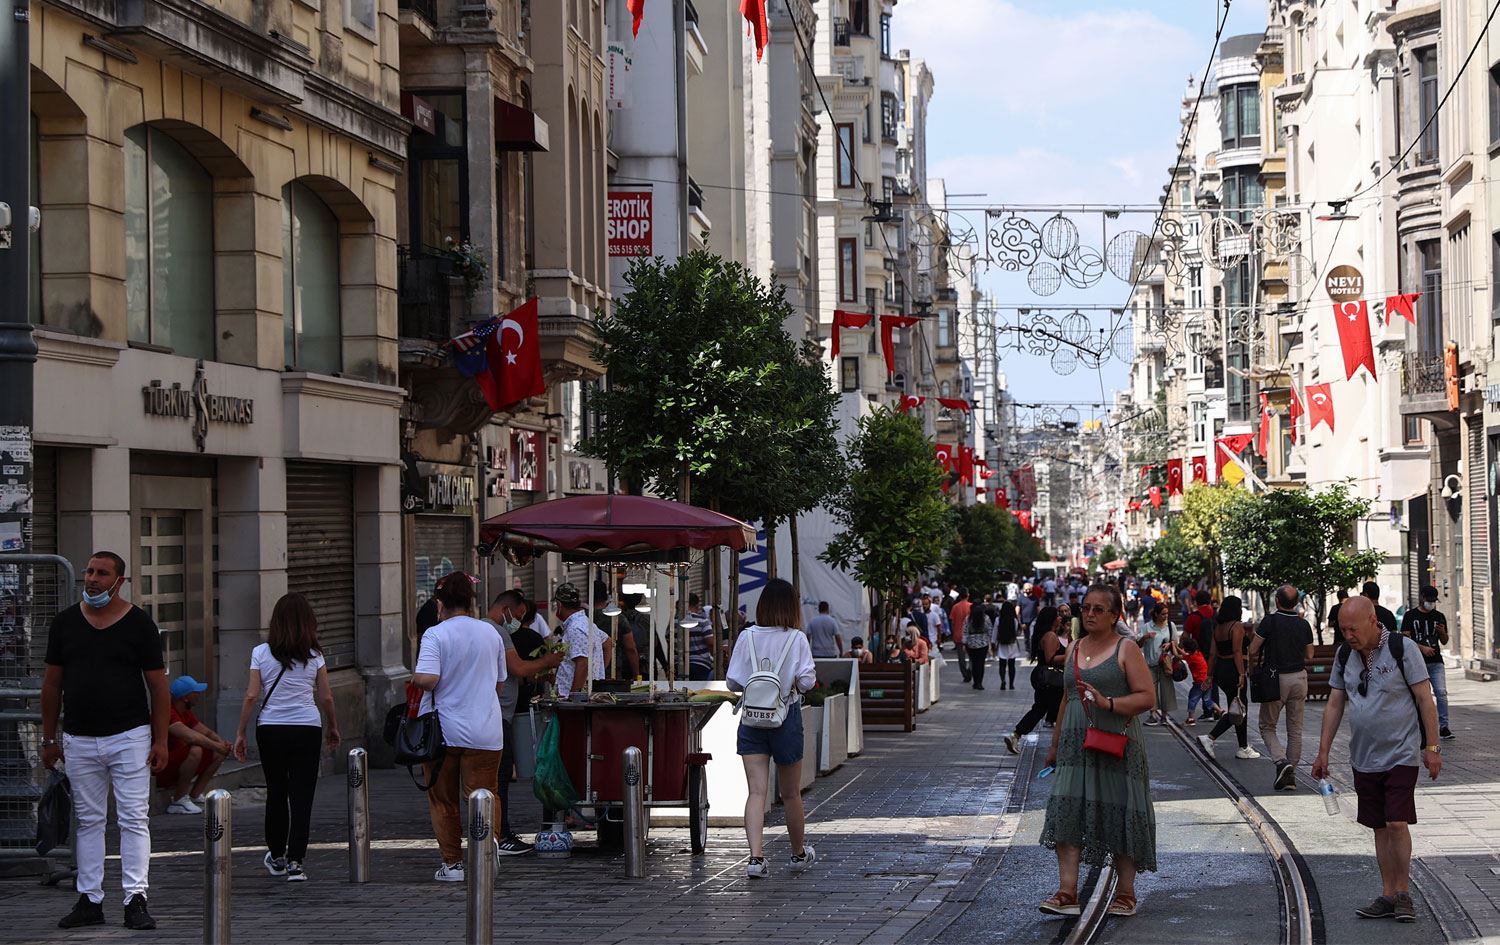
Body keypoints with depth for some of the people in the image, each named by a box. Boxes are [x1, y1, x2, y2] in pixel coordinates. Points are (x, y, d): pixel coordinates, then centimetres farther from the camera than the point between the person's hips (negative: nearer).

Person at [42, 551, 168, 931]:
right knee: (88, 820, 7)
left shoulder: (139, 624, -1)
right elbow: (52, 683, 12)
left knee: (133, 819, -4)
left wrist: (160, 740, -5)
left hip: (129, 736, -3)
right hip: (79, 740, 3)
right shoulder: (65, 622, 7)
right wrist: (49, 738, 9)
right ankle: (89, 900, 12)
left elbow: (158, 686, 0)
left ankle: (136, 900, -4)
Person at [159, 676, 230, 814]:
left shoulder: (186, 713, 10)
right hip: (161, 770, -10)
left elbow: (207, 732, 14)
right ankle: (179, 800, -21)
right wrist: (217, 746, -25)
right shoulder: (168, 713, -23)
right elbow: (191, 736, -35)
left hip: (178, 763, 10)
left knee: (219, 754, 4)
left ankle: (194, 796, 2)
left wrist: (221, 743, -8)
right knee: (195, 750, -34)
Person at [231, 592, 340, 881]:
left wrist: (240, 733, 3)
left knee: (276, 793, 15)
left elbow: (251, 696, -4)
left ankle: (276, 856, 28)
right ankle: (295, 862, -6)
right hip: (307, 729, -1)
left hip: (270, 730, 1)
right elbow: (326, 697, 3)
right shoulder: (314, 656, 0)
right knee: (302, 795, 0)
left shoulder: (261, 653, -2)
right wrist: (333, 727, 18)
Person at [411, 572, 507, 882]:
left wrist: (413, 677, -1)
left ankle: (452, 863, 13)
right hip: (485, 733, 3)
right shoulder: (491, 633, 5)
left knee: (443, 800, 11)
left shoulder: (435, 635, -10)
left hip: (442, 731, -2)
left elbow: (427, 679, -23)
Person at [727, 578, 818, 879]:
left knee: (757, 791, -4)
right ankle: (799, 853, 32)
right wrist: (807, 678, 9)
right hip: (786, 718, -1)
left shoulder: (747, 637, -3)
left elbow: (733, 682, -3)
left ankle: (756, 857, -18)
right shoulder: (797, 639, -8)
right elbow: (807, 681, -13)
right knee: (790, 793, 14)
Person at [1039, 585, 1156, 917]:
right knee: (1066, 813, -9)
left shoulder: (1126, 649, -2)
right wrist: (1055, 744, 23)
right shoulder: (1074, 650, 16)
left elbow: (1147, 697, -9)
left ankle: (1125, 894, 13)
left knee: (1119, 816, 1)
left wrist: (1108, 703, -22)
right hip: (1076, 747, 5)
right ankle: (1067, 893, -13)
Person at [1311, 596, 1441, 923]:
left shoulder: (1403, 649, -10)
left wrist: (1431, 747, -10)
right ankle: (1388, 896, 14)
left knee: (1397, 823, -12)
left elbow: (1425, 700, -8)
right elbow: (1334, 705, 11)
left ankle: (1403, 893, 2)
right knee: (1380, 827, 8)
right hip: (1364, 758, 5)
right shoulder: (1344, 656, 6)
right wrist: (1323, 752, 9)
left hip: (1401, 754, -5)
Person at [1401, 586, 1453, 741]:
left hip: (1436, 662, 2)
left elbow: (1444, 642, 18)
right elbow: (1406, 638, -5)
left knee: (1441, 692, -10)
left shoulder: (1439, 617, 13)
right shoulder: (1410, 616, 3)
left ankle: (1443, 726, -9)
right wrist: (1422, 648, -18)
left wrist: (1442, 632, -5)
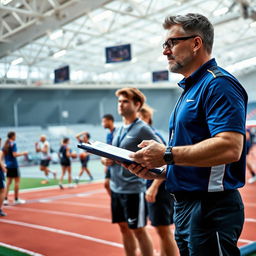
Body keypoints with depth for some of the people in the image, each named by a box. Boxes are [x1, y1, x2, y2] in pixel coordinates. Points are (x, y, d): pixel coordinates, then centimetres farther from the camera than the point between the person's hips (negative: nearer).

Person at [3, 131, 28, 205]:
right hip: (14, 165, -7)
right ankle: (16, 199, 8)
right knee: (17, 181, 4)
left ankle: (5, 199, 4)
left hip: (8, 165, 7)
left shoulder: (5, 144, 9)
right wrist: (23, 153, -9)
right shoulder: (13, 144, -12)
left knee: (8, 182, 10)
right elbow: (15, 154, -19)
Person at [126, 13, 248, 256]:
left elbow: (230, 148, -27)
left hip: (211, 207, -10)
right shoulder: (190, 88, 18)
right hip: (185, 206, 10)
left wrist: (167, 154, -22)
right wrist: (155, 172, 7)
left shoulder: (219, 84, -13)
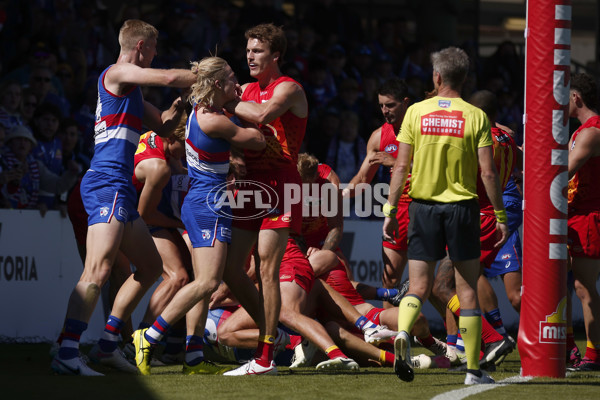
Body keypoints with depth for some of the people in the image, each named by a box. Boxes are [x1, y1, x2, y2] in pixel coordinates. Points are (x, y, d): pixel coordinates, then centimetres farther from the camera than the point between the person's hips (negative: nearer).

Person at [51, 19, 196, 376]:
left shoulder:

§

- The problem:
Reproduce the part of the material above that opens with the line containing "left ankle: (5, 199, 4)" and runs through the end of the material, switching every "Person at" to "Figure at" and leaving everything else unchanged. Omit the picture lines from your answer.

- Expected answer:
left ankle: (5, 199, 4)
left hip: (8, 165, 7)
left shoulder: (5, 144, 9)
right wrist: (23, 153, -9)
right shoulder: (13, 144, -12)
left knee: (8, 182, 10)
right elbow: (15, 154, -19)
Figure at [126, 13, 248, 256]:
left elbow: (230, 148, -27)
left hip: (211, 207, -10)
right shoulder: (190, 88, 18)
right hip: (185, 206, 10)
left wrist: (167, 154, -22)
right wrist: (155, 172, 7)
left shoulder: (219, 84, -13)
Body keypoints with depth for some of the people in the image, each named by a box. Boxes are [x1, y1, x2, y2] in pixel coordinates. Points are (x, y, d): pixel coordinates, then centimetres farther from the camera than the point between the person's hips (negative: nearer).

Figure at [51, 19, 196, 376]:
left shoulder:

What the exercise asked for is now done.